Dictionaries now include two standard spellings, “shard” and “sherd,” but most of them consider “sherd” a variant of the more common “shard.”

However, Oxford Dictionaries online defines “sherd” specifically as a short form of “potsherd,” a broken piece of pottery, especially one found at an archaeological site.

And Merriam-Webster online says “sherd” can refer generally to a fragment of something, or specifically to “a fragment of a pottery vessel found on sites and in refuse deposits where pottery-making peoples have lived.”

As M-W explains, “English speakers have adopted the modernized shard spelling for most uses, but archeologists prefer to spell the word sherd when referring to the ancient fragments of pottery they unearth.”

In “At the Metropolitan Museum,” the poem that got your attention, Matthew Siegel is using “sherds” in the archeological sense when he writes that “in the museum there is a room / filled with centuries-old pottery sherds / and it is difficult not to start seeing / symbols everywhere.”

The Old English word for a broken piece of pottery, sceard, is derived from the prehistoric Germanic skardo- ‎(notched, cut, separated, broken) and the Proto-Indo-European sker– ‎(to cut), according to the Oxford English Dictionary.

In a paper in Studia Neophilologica, a journal specializing in Germanic and Romance philology, Karl P. Wentersdorf explains that the term had “two distinct lines of semantic development” in English—a cutting sense (as in the verbs “score,” “share,” and “shear”) and a sense relating to the byproducts of cutting (“shirt, “short,” and “skirt”).

When sceard showed up in Old English, the OED says, it referred to the result of cutting (“a gap in an enclosure, esp. in a hedge or bank”) and a byproduct of cutting (“a fragment of broken earthenware”). The gap sense is now chiefly dialectal.

The dictionary’s earliest example, from the Codex Diplomaticus Aevi Saxonici, a document written sometime before 1000, uses “sceard” in the sense of a gap.

The first Oxford example for the term used as a fragment of earthenware is from a Latin-Old English glossary written around 1000: “Testarum, scearda.

(The OED cites the fourth-century Roman Christian poet Prudentius for this use of testarum. In a description of the martyrdom of St.

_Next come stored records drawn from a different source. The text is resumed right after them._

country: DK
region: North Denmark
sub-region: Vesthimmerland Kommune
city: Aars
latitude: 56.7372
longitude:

Vincent, he uses fragmenta testarum to describe the potsherds that Vincent is forced to lie on.)

Here’s a Middle English example in the OED (with the noun spelled “shord”) from the Wycliffe Bible of 1382: “My vertue driede as a shord.”

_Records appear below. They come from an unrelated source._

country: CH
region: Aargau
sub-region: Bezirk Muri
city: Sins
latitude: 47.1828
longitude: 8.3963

And here’s a Modern English “shardes” example from Shakespeare’s tragedy Hamlet, written around 1600: “Shardes, Flints, and Peebles, should be throwne on her.” We’ve expanded the citation, which refers to Ophelia’s body.

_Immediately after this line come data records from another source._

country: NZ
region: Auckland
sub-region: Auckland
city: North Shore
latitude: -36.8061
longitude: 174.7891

Although the “sherd” and “shard” spellings showed up in Middle English (mid-12th to late 15th centuries), the OED has a “shord” citation from as late as 1881.

Here’s a recent “shard” example, from the March 2, 2017, issue of the South Bend (IN) Tribune: “All of a sudden, ‘bang,’ and there’s 12-inch shards of glass flying through my house.” A resident was describing a powerful storm.

And here’s a recent “sherd” example,  from the March 1, 2017, issue of the Idaho County Free Press, a weekly in Grangeville, ID: “Excavations in the summer of 2010 at the WWII Kooskia Internment Camp uncovered this pottery sherd.”